> [DIRECTIONS]: Copy the data exactly from the line that contains "pyautogui.keyDown('alt'); pyautogui.click(716, 293);" through the line that contains "pyautogui.keyDown('alt'); pyautogui.click(736, 245);", keeping both end lines and leaving out everything else.

--------------------------------

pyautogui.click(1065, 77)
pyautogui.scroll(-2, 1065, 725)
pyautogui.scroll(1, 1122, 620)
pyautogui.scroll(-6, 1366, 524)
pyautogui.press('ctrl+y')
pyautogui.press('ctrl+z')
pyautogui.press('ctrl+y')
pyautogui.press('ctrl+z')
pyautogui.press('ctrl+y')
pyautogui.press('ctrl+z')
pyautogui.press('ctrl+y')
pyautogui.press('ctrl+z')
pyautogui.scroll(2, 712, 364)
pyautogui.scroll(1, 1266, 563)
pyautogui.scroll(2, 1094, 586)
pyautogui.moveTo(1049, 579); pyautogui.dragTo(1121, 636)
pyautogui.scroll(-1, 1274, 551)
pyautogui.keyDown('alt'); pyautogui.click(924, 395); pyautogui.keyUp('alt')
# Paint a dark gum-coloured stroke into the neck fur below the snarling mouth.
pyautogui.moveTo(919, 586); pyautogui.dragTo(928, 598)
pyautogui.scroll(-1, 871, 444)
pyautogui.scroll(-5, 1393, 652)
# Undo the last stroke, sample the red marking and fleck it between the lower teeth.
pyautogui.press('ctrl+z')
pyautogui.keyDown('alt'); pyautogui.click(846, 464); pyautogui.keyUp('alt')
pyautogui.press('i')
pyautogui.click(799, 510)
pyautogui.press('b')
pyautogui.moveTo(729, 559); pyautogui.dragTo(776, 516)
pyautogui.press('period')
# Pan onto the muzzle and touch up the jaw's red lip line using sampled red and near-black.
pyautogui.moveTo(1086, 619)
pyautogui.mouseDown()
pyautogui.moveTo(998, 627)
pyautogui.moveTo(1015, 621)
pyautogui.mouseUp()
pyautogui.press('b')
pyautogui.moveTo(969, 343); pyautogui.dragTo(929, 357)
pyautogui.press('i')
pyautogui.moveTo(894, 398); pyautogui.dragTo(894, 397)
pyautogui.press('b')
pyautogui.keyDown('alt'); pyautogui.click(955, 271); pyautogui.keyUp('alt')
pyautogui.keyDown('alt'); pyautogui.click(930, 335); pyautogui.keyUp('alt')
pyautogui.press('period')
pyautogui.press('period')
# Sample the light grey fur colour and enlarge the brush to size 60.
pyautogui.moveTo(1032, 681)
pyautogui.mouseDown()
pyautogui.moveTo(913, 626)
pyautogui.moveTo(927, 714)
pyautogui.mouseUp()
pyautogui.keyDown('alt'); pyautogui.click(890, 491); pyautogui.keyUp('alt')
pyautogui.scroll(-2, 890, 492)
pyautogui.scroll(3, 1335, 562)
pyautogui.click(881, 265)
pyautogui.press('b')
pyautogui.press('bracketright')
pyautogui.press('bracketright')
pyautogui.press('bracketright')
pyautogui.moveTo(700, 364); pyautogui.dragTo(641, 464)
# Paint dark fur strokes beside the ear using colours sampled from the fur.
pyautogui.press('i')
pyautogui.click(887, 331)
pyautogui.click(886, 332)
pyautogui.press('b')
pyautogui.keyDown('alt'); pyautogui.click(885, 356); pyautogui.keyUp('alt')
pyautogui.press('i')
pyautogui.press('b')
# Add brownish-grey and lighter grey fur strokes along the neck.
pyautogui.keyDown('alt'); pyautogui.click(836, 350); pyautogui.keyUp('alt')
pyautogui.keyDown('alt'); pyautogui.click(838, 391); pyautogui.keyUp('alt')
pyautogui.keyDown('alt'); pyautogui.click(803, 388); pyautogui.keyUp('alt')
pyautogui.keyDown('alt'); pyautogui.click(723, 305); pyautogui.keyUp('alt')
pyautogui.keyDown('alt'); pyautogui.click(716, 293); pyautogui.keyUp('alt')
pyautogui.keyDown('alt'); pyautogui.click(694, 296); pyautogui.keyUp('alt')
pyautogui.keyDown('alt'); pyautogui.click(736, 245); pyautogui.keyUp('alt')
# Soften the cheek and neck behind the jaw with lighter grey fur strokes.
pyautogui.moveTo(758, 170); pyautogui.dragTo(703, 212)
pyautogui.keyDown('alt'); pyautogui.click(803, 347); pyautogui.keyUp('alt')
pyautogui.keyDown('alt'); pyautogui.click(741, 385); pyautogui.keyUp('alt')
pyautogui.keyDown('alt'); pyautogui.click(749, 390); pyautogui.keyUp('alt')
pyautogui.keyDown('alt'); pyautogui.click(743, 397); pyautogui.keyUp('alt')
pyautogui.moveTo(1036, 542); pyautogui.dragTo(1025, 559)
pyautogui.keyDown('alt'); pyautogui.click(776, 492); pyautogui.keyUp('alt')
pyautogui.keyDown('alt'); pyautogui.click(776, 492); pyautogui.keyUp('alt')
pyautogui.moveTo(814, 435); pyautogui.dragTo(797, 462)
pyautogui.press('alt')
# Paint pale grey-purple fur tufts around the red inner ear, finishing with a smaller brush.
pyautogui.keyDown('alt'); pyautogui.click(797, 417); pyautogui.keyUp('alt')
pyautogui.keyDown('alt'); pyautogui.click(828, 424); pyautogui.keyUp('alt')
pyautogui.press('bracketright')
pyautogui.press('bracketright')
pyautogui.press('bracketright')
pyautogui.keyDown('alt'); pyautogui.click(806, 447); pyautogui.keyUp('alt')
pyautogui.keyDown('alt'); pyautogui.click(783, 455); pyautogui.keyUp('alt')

--------------------------------

> [REPLY]:
pyautogui.keyDown('alt'); pyautogui.click(716, 293); pyautogui.keyUp('alt')
pyautogui.keyDown('alt'); pyautogui.click(694, 296); pyautogui.keyUp('alt')
pyautogui.keyDown('alt'); pyautogui.click(736, 245); pyautogui.keyUp('alt')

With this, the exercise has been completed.